The Standard and Poor’s rating agency (S & P) considers the Indonesian bond market to remain the preferred investment destination for global investment managers. General elections (elections) that take place safely and proactive economic policies are a positive sentiment for the bond market.
Director of Sovereign & International Public Finance Ratings, S & P Global Ratings, Kim Eng Tan said Indonesia’s economic growth in recent years was better than the growth rate of countries in the world. In the projection released in November 2018, S & P predicts Indonesia’s economic growth will reach 5.3% this year and 5.5% by 2020.
Tan said that the Indonesian government and the corporation were heavily issuing bonds and most were absorbed by foreign investors. According to Ministry of Finance data, foreign investor ownership in state securities (SBN) until May 15, 2019 reached Rp. 955.5 trillion or 38.61%. The portion of foreign investor ownership in the market of government bonds in local currency is the third highest in the world after Japan 46% and China 41%.
“Of course there is a plus and minus side. Indonesia is one of Indonesia’s foreign fund manager’s bond investment destinations, this is also positive for Indonesia’s growth,” Tan said in Indonesia in 2019: Coping With a Post-election Year, in Jakarta, Thursday (16 / 5).
On the other hand, dependence on funding sources from abroad is also risky because there are external factors that cannot be controlled. For example, if there is a withdrawal of foreign funds from the markets of developing countries, the bond market will be volatile.
So far, Tan sees Indonesia as having a stable economic policy that is proactive for foreign investors. To maintain investor confidence, the government must strive to maintain economic growth to meet targeted targets. Stability in the financial sector must also be maintained.
Tan assessed that the political turmoil that occurred after the General Election in Indonesia was still reasonable and would not have an impact on economic growth. “Democracy in Indonesia is going well, I’m not worried about current developments,” he said.
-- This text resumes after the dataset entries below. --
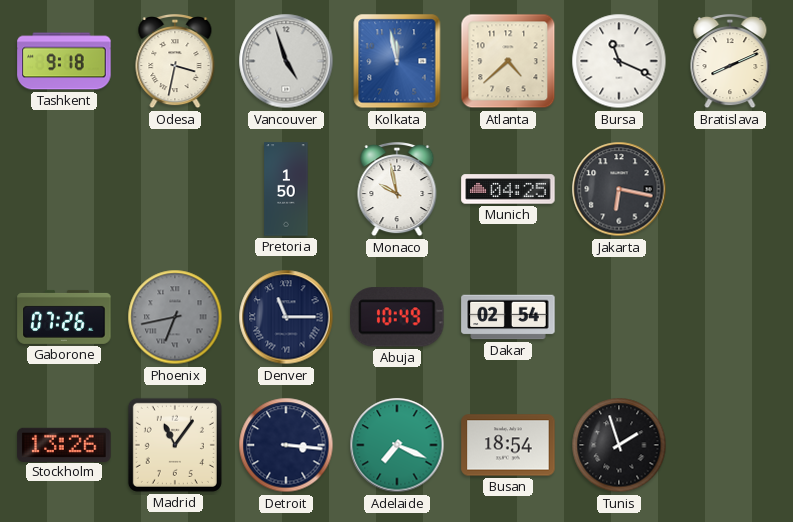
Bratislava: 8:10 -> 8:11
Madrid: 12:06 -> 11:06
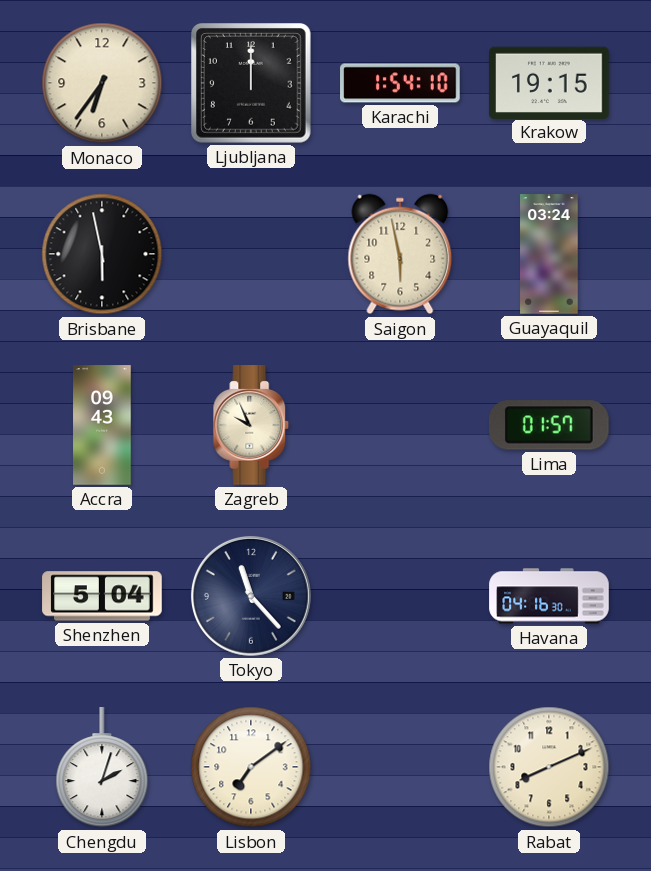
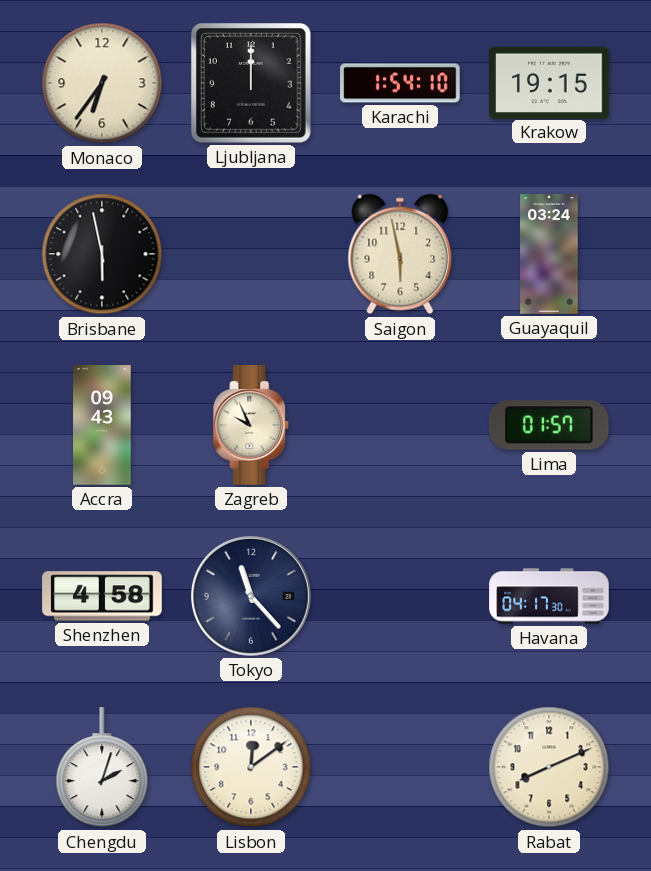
Shenzhen: 5:04 -> 4:58
Havana: 04:16 -> 04:17
Lisbon: 7:09 -> 12:09
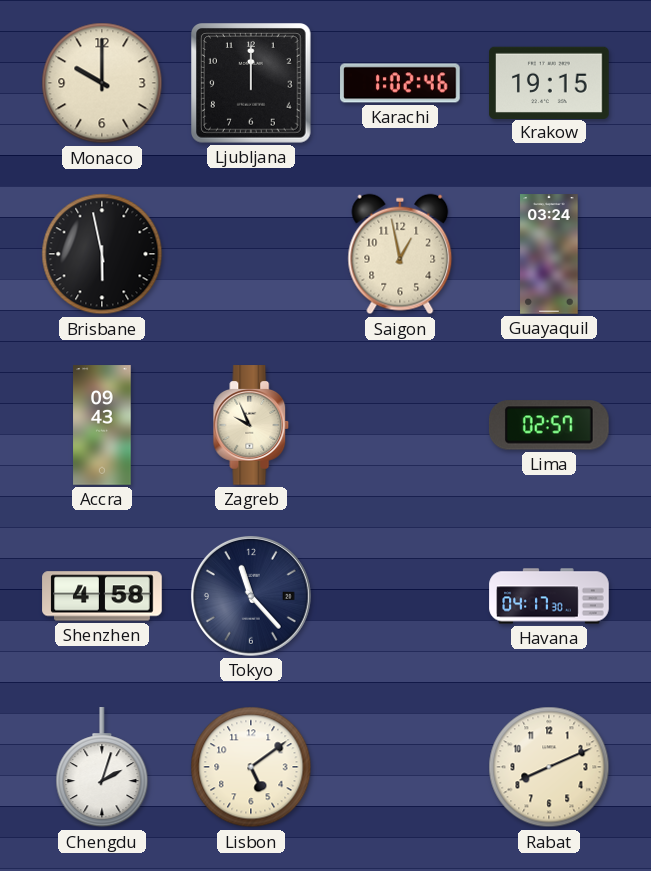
Monaco: 6:36 -> 10:00
Karachi: 1:54 -> 1:02
Saigon: 5:58 -> 12:58
Lima: 01:57 -> 02:57
Lisbon: 12:09 -> 5:09
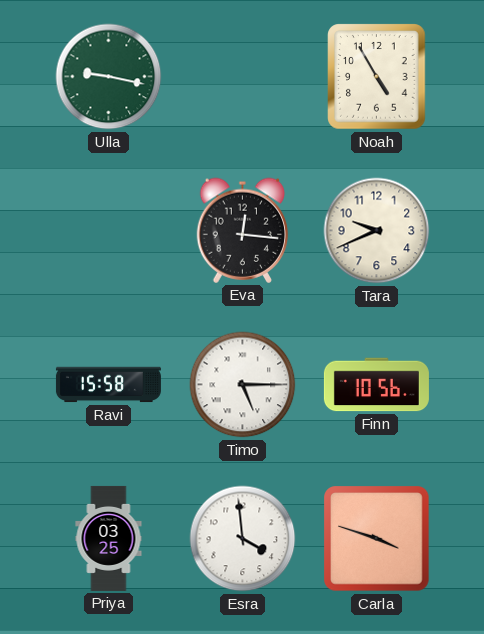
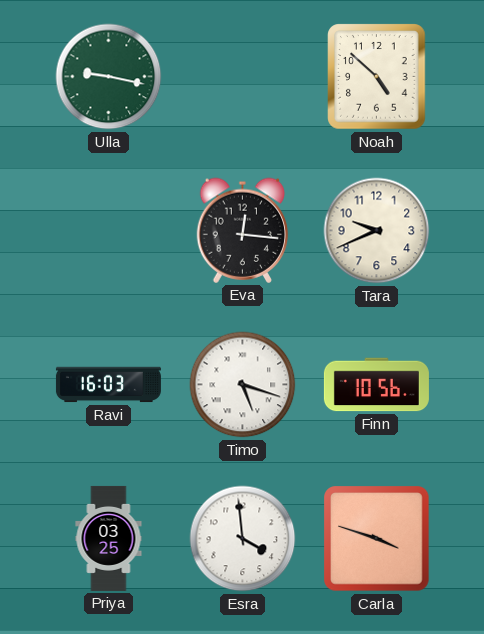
Noah: 4:55 -> 4:52
Ravi: 15:58 -> 16:03
Timo: 5:15 -> 5:18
The Consumer and Infrastructure Sector is Recommended for Investors
Meanwhile, Pefindo Director Vonny Widjaja said that the condition of the corporate bond market was relatively stable compared to last year. “This year there are not many downgrades (debt ratings), only two companies,” said Vonny. Beyond that, there are several independent multifinance companies that get negative prospects because of tightening liquidity.
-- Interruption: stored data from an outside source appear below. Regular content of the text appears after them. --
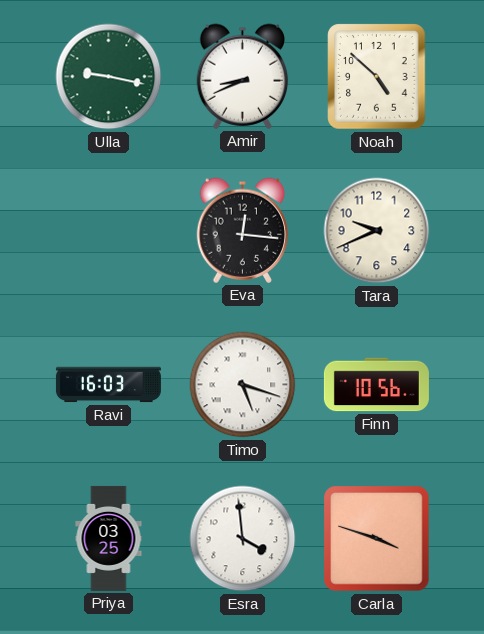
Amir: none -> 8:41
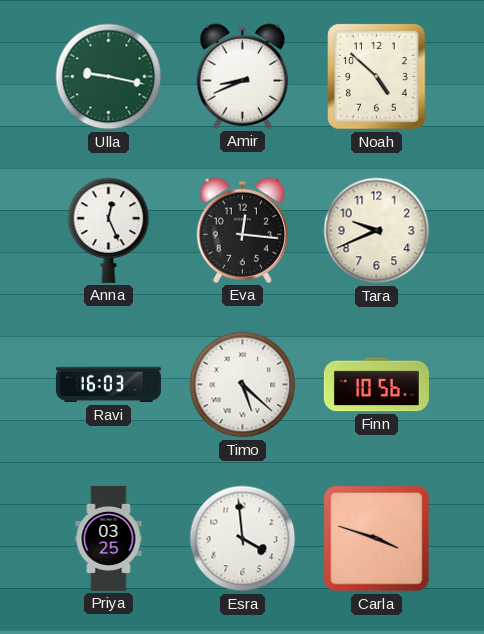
Anna: none -> 12:26
Timo: 5:18 -> 5:22
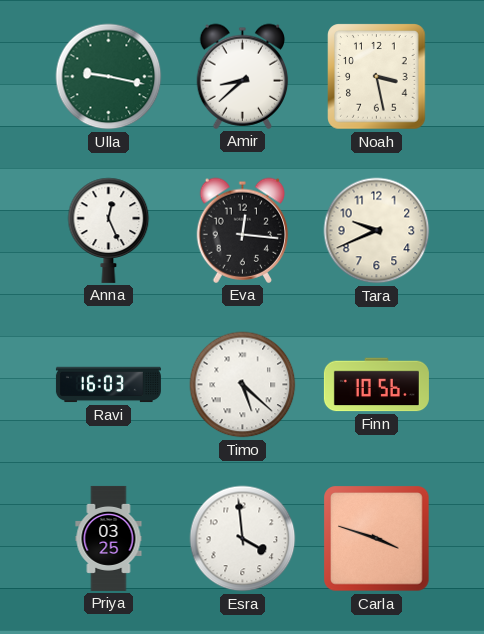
Amir: 8:41 -> 8:38
Noah: 4:52 -> 3:28
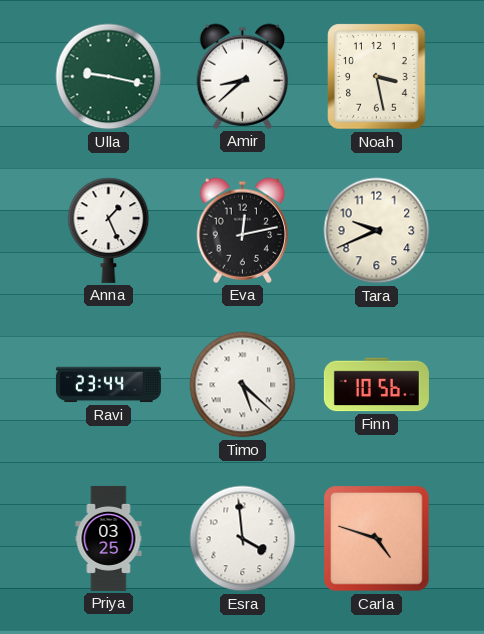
Anna: 12:26 -> 1:26
Eva: 12:16 -> 12:13
Ravi: 16:03 -> 23:44
Carla: 3:48 -> 4:48
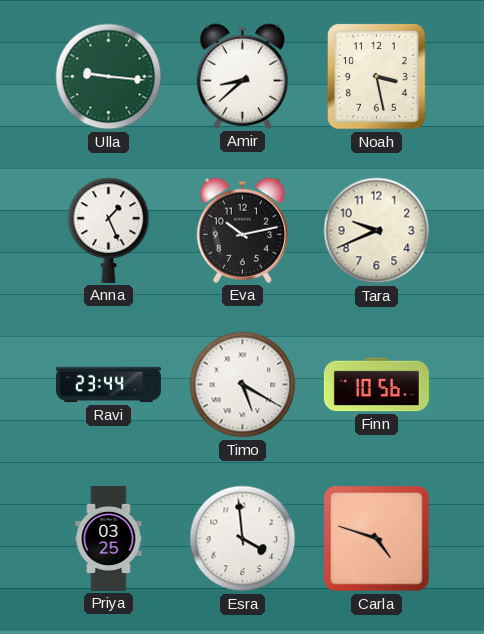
Ulla: 9:17 -> 9:16
Eva: 12:13 -> 10:13
Timo: 5:22 -> 5:20
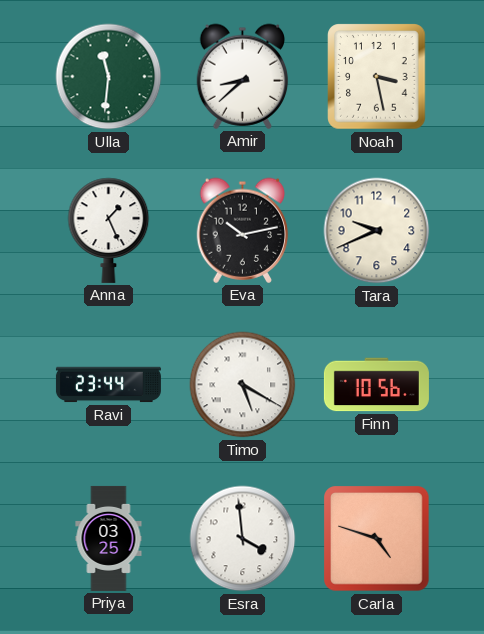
Ulla: 9:16 -> 11:31
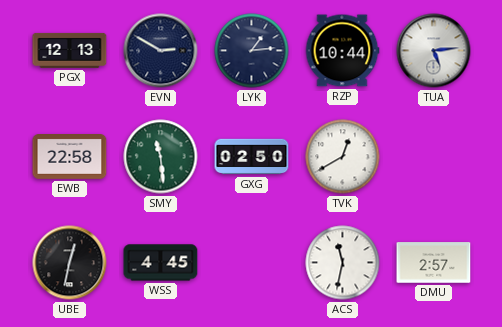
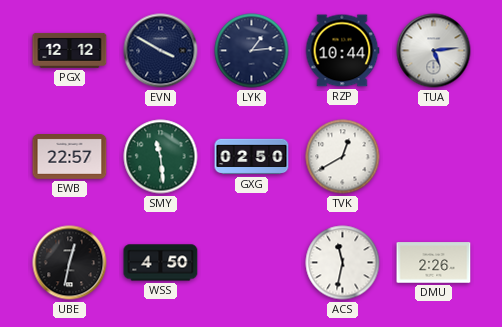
PGX: 12:13 -> 12:12
EVN: 2:50 -> 3:50
EWB: 22:58 -> 22:57
WSS: 4:45 -> 4:50
DMU: 2:57 -> 2:26
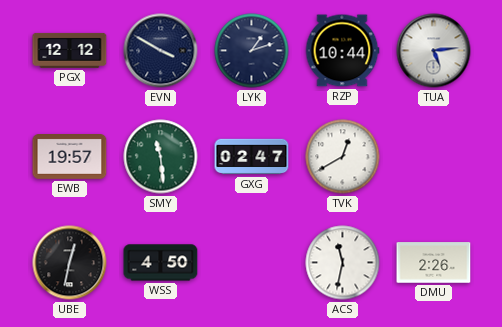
LYK: 1:14 -> 1:12
EWB: 22:57 -> 19:57
GXG: 02:50 -> 02:47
Vonny said, the most stable sector now is the consumer sector, especially the food and beverage industry. The infrastructure sector is also positive along with the increasing number of infrastructure funding options from the capital market, including bonds, asset securitization, project bonds, and infrastructure investment funds (Dinfra).
Indonesia Infrastructure Finance (IIF) Managing Director & Chief Investment Officer Harold Tjiptadjaja said he was optimistic that infrastructure development would continue to run post-election. “Whoever is elected, infrastructure development will continue. What’s different is only a matter of priority,” said Harold.
He also got many questions from foreign investors who wanted to invest in Indonesia. Harold assessed that the consumer and natural resources sector is still the motor of the economy. The same goes for infrastructure which has been developing rapidly in the past four years. This year, IIF estimates that it can channel financing of Rp 3 trillion-Rp 4 trillion in various infrastructure projects. “We are not too aggressive in the political year,” he said.